NUSRAMEDIA.COM — Anggota DPR RI jebolan asal Nusa Tenggara Barat (NTB) 2 Pulau Lombok, Abdul Hadi angkat suara menentang ide Menteri ESDM Bahlil Lahadalia yang berencana melarang ojek online (ojol) membeli BBM bersubsidi seperti Pertalite.
Pasalnya, masyarakat akan marah apabila tarif ojol yang naik akibat dipaksa membeli BBM non subsidi sekelas Pertamax. Legislator PKS itupun berpendapat, rencana pelarangan ojol membeli Pertalite, berpotensi membawa dampak buruk.
Terutama terhadap transportasi publik dan perekonomian masyarakat menengah ke bawah. “Kebijakan ini harus dikaji ulang secara mendalam,” tegas Eks Wakil Ketua DPRD Provinsi Nusa Tenggara Barat tersebut, Kamis (05/12/2024).
Menurut Abdul Hadi, pemerintah tidak bisa mengabaikan dampaknya pada kehidupan masyarakat kecil yang sangat bergantung pada layanan ojol untuk kebutuhan sehari-hari. Baik itu sebagai pengguna maupun sebagai pengemudi.
“Dampak yang terjadi adalah akan ada kenaikan biaya operasional. Data tahun 2022 menunjukkan bahwa 30-40 persen biaya operasional pengemudi ojol berasal dari pengeluaran BBM. Jika subsidi dihapus, tarif layanan diperkirakan naik sehingga memberatkan masyarakat,” ungkapnya.
Selain itu, akan ada peralihan moda transportasi, data menunjukkan bahwa sekira 80 persen pengguna ojol berasal dari kalangan berpendapatan rendah. Mereka kemungkinan besar akan beralih ke moda transportasi yang lebih murah, meskipun kurang efisien atau nyaman.

§ **Kerjakan tugas berikut**
(a) Tentukan apakah setiap pernyataan berikut sesuai dengan teks bacaan. Jawab ya atau tidak, lalu kutip kata-kata dari teks bacaan yang menentukan jawaban itu.
(i) Abdul Hadi mendukung rencana Menteri ESDM Bahlil Lahadalia untuk melarang ojol membeli BBM bersubsidi.
(ii) Menurut data tahun 2022, 30 sampai 40 persen biaya operasional pengemudi ojol berasal dari pengeluaran BBM.
(iii) Sekitar separuh pengguna ojol berasal dari kalangan berpendapatan rendah.
(b) Tuliskan kembali bagian teks bacaan yang dimulai pada "Terutama terhadap transportasi" dan berakhir pada "maupun sebagai pengemudi.", tanpa perubahan apa pun.
(c) Jawab pertanyaan berikut berdasarkan teks bacaan.
(i) Abdul Hadi adalah legislator dari partai apa?
(ii) Jabatan apa yang pernah dipegang Abdul Hadi di DPRD Provinsi Nusa Tenggara Barat?
(iii) Pada hari dan tanggal berapa Abdul Hadi menegaskan bahwa kebijakan ini harus dikaji ulang?
Bahan yang ada sesudah ini diambil dari sumber lain.

§ **Entri kumpulan data**
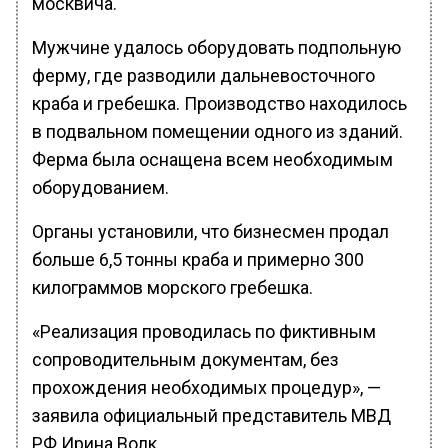
москвича.
Мужчине удалось оборудовать подпольную
ферму, где разводили дальневосточного
краба и гребешка. Производство находилось
в подвальном помещении одного из зданий.
Ферма была оснащена всем необходимым
оборудованием.
Органы установили, что бизнесмен продал
больше 6,5 тонны краба и примерно 300
килограммов морского гребешка.
«Реализация проводилась по фиктивным
сопроводительным документам, без
прохождения необходимых процедур», —
заявила официальный представитель МВД
РФ Ирина Волк.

§ **Jawaban latihan ini**
(a)
(i) Tidak. Teks bacaan menyebutkan bahwa Abdul Hadi "angkat suara menentang ide Menteri ESDM Bahlil Lahadalia".
(ii) Ya. Teks bacaan menyatakan "Data tahun 2022 menunjukkan bahwa 30-40 persen biaya operasional pengemudi ojol berasal dari pengeluaran BBM".
(iii) Tidak. Teks bacaan menyebutkan "sekira 80 persen pengguna ojol berasal dari kalangan berpendapatan rendah".

(b)
Terutama terhadap transportasi publik dan perekonomian masyarakat menengah ke bawah. “Kebijakan ini harus dikaji ulang secara mendalam,” tegas Eks Wakil Ketua DPRD Provinsi Nusa Tenggara Barat tersebut, Kamis (05/12/2024).
Menurut Abdul Hadi, pemerintah tidak bisa mengabaikan dampaknya pada kehidupan masyarakat kecil yang sangat bergantung pada layanan ojol untuk kebutuhan sehari-hari. Baik itu sebagai pengguna maupun sebagai pengemudi.

(c)
(i) Abdul Hadi adalah legislator PKS.
(ii) Ia pernah menjabat sebagai Wakil Ketua DPRD Provinsi Nusa Tenggara Barat.
(iii) Ia menyampaikannya pada hari Kamis, 5 Desember 2024.